If you’re at the international airport, you could get a message reminding you that you could need travel insurance and just get it right there – that can’t happen without APIs.
AI-driven underwriting and real-time risk assessment promise faster and more personalized coverage. How do insurers balance personalization with transparency, fairness, and trust?
DS: This is still early but in some ways AI is just a tool like the tools that have come before it.
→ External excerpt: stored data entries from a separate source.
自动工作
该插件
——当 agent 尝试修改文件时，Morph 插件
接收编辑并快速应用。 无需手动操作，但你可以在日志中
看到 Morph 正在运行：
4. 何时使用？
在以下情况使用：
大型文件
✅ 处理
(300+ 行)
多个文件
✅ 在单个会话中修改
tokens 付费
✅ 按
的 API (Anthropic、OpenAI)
You certainly cannot let the AI run wild and build whatever model it wants – you will need evals, guardrails, test data to ensure it is fair. The insurer and underwriters ultimately still own the results.
On the flip side, ChatGPT, Claude, Gemini, etc. actually is an amazing consumer tool to help end users understand what they previously would not spend the time to for example read their full policy. Consumers actually get an opportunity to not just trust the policy but use AI to help verify to have a much higher level of baseline insurance understanding in a few chat prompts that wasn’t possible before.
Claims automation is often framed around speed and efficiency, but customer experience is just as important. What does a better claims experience look like in an AI-enabled insurance model?
DS: There will be more parametric insurance and AI will be part of the enabler of that. Parametric insurance is programmatic, trigger based insurance – which also means it can be instant for the customer. That’s most common for example with weather for crops and flight delay where data is public. Before AI, parametric insurance still existed but it really needs definitive data.
With AI claims automation, if you fast forward you could have AI make these decisions on the claim without human intervention against ‘fuzzy’ data. You can manage risk by only having it handle approvals as one way to implement. And if you could approve more claims instantly customers will certainly be more happy with their claims experience. Insurers will also benefit from lower cost to process claims so it’s another scenario where the application of AI can be a win-win.
As insurance becomes more data-driven, what regulatory or trust considerations should insurtech companies and their partners be thinking about early?
DS: Security of data is the first stop for trust. SOC2 Type 2 compliance is something we get asked about all the time. That is table stakes for insurtechs that want to leverage data for insurance.
From a regulatory perspective, insurance is about pooled risk and helping customers in time of need. That’s the lens you want to apply to the use of technology and AI… how does it help the customer get suitable access to products? Get the value they paid for when it comes to time of claim?
Looking ahead, how do you see embedded insurance evolving over the next few years, particularly as fintechs, retailers, employers, and digital platforms look to add insurance into their customer journeys?
DS: It’s going to accelerate. If you think about where we are with AI coding today vs. 6 months ago. Imagine that applied to all the other elements of the business – operations, legal, finance, customer support, etc. etc. It’s all going to accelerate. We’re all going to have AI agents helping us do our jobs.
As consumers, we’re going to have AI assistants. Try OpenClaw, HermesAgent – Google this week announced Gemini Spark. It’s coming and faster than we expect.